Indexing graphs as subject ranges

In indexing triples I need to provide indexed lookups for all 6 of the possible triple query patterns:

s->po sp->o p->os po->s o->sp os->p

(s=subject p=property/predicate o=object)

Most mature triplestores also index a 4th query element 'graph' or 'context'. I intend to support this query type without expanding the index by using a trick: In my triples format the fact that the subjects are auto-generated and local to the graph means I can choose them to be sequential and effectively re-use them as graph indexes - e.g. subjects between 193 and 11255 belong to graph 2 etc.. So for example the 'os->p' indexing can also support a 'og->sp' query pattern by restricting the range of subject matches to only those in the appropriate range.

Cache locality and triple indexes

I mentioned in my last post that I indended to use memory mapped sorted arrays for indexing. Nick Johnson left a comment on my last post (thanks Nick!) alerting me to the better cache locality properties of n-ary trees (where n is the number of elements that fit in a disk block) rather than using binary searching flat arrays.

This is an order of magnitude improvement. For example, for a 1 million element array of 32bit values you can do each cold search in just 3 page faults ( log1024(1M)=3, assuming block size of 4096 - i.e. 1024 elements per block). A binary search on a cold 1M element flat array would yield something more like ~22 faults (I'm assuming the last 10 lookups would happen in the same block). This prompted me to do some reading on cache coherency.

As it turns out (unless I'm missing something) the actual approach I had in mind should be pretty optimal cache locality wise. The plan is to exploit the even randomness of the hashes to reduce the searching overhead, hopefully amortizing to constant lookup (and fault) times.

To illustrate this, consider the o->ps and op->s lookup patterns.
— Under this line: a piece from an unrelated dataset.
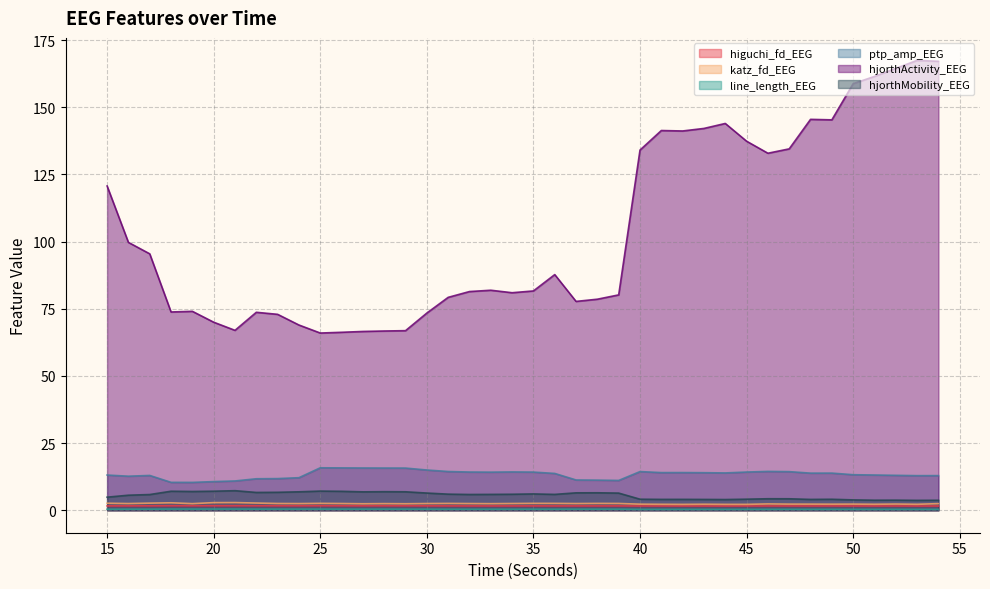

What is the minimum value shown in the chart?

0.3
I plan to index these through a 3 level hierarchy of sorted arrays o->p->s: I.e. a sorted array of objects, each which points to a child array of predicates, each of which points to subjects.


[o1 o2 o3 o4 o5 o6 o7 ...] (object array)
          /          
         /           
   ...][p1 p2 p3 p4][..    (o4 predicate array)
          /
         /
  ...][s1 s2 s3 s4][....     (o4 p2 subject array)

The trick here is that each array is a sorted array of unique hashes, which because of the randomness of the hash should be evenly spread over the search space.

That means that an object with hash 'h' should be approximately in the position:

(h / hash-range) * numelements.

E.g. if the hash range is unsigned 32bit (0-4294967295), a 2147483648 value is in the middle of the array. The search would try this position first, and then use linear probing to locate the value. I'm hoping that this will result in 3 page faults to locate the first matching triple regardless of the size of the data. Because it doesn't implicitly rely on any block size it should also respond well to L1/L2 caching (unless I'm missing something!).

Hash lengths

As mentioned in the previous post I'm planning on internally identifying each symbol with a 64bit hash, along the same lines as 3store. However I'm currently thinking that I'll only use the first 32 bits in the top 2 lookup indexes. This will make the indexes denser which I think should help with L1/L2 cache locality when probing for a match. Of course the tradeoff is that there will be a lot of duplicate hashes - to account for these I'll put the latter 32bits in the 3rd level data arrays so that they can be filtered before joining.

N.B. I have no empirical performance data to back up any of these ideas, so this is all speculation at the moment (and likely to change as I gain in experience). I'd appreciate it if anybody can see where I've overlooked something or has any more optimal ideas for storing static triple data.